## Records supplied
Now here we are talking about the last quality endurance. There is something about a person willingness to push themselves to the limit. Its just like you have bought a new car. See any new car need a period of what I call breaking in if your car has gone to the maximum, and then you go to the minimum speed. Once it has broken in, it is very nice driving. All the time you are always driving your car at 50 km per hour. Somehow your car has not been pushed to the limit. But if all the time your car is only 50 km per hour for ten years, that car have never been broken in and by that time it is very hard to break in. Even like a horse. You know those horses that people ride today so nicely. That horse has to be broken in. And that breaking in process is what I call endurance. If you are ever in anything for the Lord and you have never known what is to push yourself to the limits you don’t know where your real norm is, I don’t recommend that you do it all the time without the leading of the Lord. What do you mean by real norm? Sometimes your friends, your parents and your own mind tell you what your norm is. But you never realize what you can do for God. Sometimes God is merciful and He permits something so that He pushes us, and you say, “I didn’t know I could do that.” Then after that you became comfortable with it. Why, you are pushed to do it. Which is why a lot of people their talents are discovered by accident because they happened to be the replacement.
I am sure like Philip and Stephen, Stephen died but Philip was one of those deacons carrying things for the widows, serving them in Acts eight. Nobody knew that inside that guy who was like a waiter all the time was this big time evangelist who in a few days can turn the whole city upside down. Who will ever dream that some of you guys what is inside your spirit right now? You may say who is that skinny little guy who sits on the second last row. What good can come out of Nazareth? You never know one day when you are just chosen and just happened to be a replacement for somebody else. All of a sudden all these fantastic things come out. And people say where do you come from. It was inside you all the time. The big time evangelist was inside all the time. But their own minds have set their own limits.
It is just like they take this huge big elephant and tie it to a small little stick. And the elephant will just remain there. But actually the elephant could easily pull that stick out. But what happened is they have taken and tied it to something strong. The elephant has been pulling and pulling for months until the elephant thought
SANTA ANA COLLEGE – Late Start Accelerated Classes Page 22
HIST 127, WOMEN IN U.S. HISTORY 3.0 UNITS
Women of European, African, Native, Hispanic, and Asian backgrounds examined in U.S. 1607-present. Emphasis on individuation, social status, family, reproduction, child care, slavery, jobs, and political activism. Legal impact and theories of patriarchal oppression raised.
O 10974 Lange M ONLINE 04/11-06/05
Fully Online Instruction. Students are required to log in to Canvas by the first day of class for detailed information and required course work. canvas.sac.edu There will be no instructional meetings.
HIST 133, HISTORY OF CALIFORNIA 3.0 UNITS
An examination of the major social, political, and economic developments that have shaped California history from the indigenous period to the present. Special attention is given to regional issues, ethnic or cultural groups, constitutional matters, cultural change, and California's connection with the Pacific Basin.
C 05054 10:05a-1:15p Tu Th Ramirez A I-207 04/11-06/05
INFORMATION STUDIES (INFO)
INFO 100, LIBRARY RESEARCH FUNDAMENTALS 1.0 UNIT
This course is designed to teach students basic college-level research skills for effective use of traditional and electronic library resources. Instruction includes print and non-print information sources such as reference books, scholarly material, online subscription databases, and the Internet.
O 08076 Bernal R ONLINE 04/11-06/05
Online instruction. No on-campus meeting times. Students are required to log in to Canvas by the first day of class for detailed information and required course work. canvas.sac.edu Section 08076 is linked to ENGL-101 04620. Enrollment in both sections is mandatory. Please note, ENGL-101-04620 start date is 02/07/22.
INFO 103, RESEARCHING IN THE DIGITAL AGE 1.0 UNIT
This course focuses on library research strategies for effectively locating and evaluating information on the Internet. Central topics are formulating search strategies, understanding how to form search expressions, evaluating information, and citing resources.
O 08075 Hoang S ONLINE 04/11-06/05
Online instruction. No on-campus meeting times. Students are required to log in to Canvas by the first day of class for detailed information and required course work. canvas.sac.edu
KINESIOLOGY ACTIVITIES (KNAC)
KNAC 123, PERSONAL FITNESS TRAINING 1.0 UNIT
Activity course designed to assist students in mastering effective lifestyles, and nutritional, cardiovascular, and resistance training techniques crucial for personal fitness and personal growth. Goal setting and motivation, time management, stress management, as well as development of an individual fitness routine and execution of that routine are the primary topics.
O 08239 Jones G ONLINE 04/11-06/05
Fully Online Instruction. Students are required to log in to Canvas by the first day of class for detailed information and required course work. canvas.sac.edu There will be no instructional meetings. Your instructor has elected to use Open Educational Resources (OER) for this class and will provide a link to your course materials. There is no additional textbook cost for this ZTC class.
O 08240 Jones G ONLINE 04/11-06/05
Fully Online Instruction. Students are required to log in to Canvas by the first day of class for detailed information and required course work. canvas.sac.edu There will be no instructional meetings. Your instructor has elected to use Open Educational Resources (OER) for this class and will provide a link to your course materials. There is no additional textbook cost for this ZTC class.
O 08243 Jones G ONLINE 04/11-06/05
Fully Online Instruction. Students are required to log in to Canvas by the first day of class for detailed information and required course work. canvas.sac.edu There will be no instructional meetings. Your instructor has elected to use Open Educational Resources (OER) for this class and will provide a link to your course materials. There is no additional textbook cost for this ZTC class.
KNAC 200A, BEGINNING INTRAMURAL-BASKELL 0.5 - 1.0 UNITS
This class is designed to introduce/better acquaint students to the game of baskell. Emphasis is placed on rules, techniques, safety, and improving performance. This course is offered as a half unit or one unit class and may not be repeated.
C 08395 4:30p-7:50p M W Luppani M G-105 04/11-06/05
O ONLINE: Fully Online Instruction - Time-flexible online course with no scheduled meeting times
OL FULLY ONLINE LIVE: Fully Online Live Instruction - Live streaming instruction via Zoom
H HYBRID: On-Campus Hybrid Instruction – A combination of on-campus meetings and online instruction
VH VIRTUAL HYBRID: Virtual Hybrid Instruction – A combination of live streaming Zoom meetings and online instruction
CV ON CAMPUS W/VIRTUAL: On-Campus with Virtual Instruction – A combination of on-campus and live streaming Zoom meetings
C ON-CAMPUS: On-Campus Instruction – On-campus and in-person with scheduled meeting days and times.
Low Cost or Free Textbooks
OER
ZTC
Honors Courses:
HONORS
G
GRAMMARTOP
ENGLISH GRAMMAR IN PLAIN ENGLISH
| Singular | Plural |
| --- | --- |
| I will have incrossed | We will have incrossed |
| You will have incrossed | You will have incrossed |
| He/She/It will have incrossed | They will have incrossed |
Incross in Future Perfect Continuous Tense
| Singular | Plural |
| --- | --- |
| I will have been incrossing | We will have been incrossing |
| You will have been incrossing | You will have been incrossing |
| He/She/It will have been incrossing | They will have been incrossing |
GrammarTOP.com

## Problem details
All lines in the entries above that include "little" should be found and copied.

## Response area
I am sure like Philip and Stephen, Stephen died but Philip was one of those deacons carrying things for the widows, serving them in Acts eight. Nobody knew that inside that guy who was like a waiter all the time was this big time evangelist who in a few days can turn the whole city upside down. Who will ever dream that some of you guys what is inside your spirit right now? You may say who is that skinny little guy who sits on the second last row. What good can come out of Nazareth? You never know one day when you are just chosen and just happened to be a replacement for somebody else. All of a sudden all these fantastic things come out. And people say where do you come from. It was inside you all the time. The big time evangelist was inside all the time. But their own minds have set their own limits.
It is just like they take this huge big elephant and tie it to a small little stick. And the elephant will just remain there. But actually the elephant could easily pull that stick out. But what happened is they have taken and tied it to something strong. The elephant has been pulling and pulling for months until the elephant thought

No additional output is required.